Mme Agnès Firmin Le Bodo, ministre déléguée chargée de l’organisation territoriale et des professions de santé. Le ministre de l'intérieur m'a chargée de vous fournir les éléments suivants, en réponse à votre question. Depuis décembre 2021, le collectif des travailleurs sans papiers de Vitry-sur-Seine a installé un campement aux abords de la société Chronopost à Alfortville, afin d'obtenir la régularisation des personnes en situation irrégulière qui auraient été employées par Chronopost ou ses sous-traitants – la société Derichebourg, dans le Val-de-Marne.

Une délégation a été reçue par la direction générale des étrangers en France du ministère de l'intérieur et des outre-mer à deux reprises : le 9 février et le 13 juillet 2022. Il a été demandé au collectif d'adresser aux préfectures les éléments utiles à l'étude du dossier des personnes employées en situation irrégulière, afin de pouvoir examiner ces demandes au cas par cas, suivant les critères de l'admission exceptionnelle au séjour. Celle-ci peut être appréciée favorablement si l'étranger justifie d'une ancienneté de travail et d'une ancienneté de séjour significatives, ainsi que d'un contrat de travail ou d'une promesse d'embauche. En l'état des textes, l'admission de ces travailleurs au séjour requiert en effet une action positive de l'employeur.

Conformément au principe général régissant les relations entre le public et l'administration, cet examen est individuel et doit être effectué par la préfecture du domicile du demandeur. Les personnes concernées ont donc été invitées à introduire une demande auprès de la préfecture de leur lieu de résidence. À ce jour, trente-deux dossiers de demande de régularisation ont été reçus par la préfecture du Val-de-Marne ; la majorité d'entre eux n'ont aucun lien avec le groupe La Poste.

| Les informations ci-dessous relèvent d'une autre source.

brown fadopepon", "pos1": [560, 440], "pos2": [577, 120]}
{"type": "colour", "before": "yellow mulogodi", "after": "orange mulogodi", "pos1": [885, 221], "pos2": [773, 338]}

Au demeurant, la lutte contre l’emploi de ressortissants de pays tiers en situation irrégulière reste une priorité du Gouvernement, qui applique une stratégie globale de lutte contre le travail illégal. À ce titre, et à la demande de la préfecture du Val-de-Marne, l'inspection du travail mène les investigations nécessaires concernant les salariés du site d'Alfortville.

Mme la présidente. La parole est à Mme Mathilde Panot.

Mme Mathilde Panot. Vous savez très bien que c'est un mensonge. Vous savez que La Poste emploie des sans-papiers, car des régularisations ont eu lieu en 2019, et vous laissez faire. Les employeurs sont en conflit avec les travailleurs car ils refusent de leur délivrer les certificats de concordance et les Cerfa.

Madame la ministre déléguée, nous gagnerons cette lutte. L'inhumanité finit toujours par se payer. Rousseau le pensait déjà. Si vous traitez les êtres humains en esclaves, vous perdez vous-mêmes votre liberté. La liberté républicaine tient en deux principes : c'est la liberté de ne pas être dominé et celle de ne pas dominer.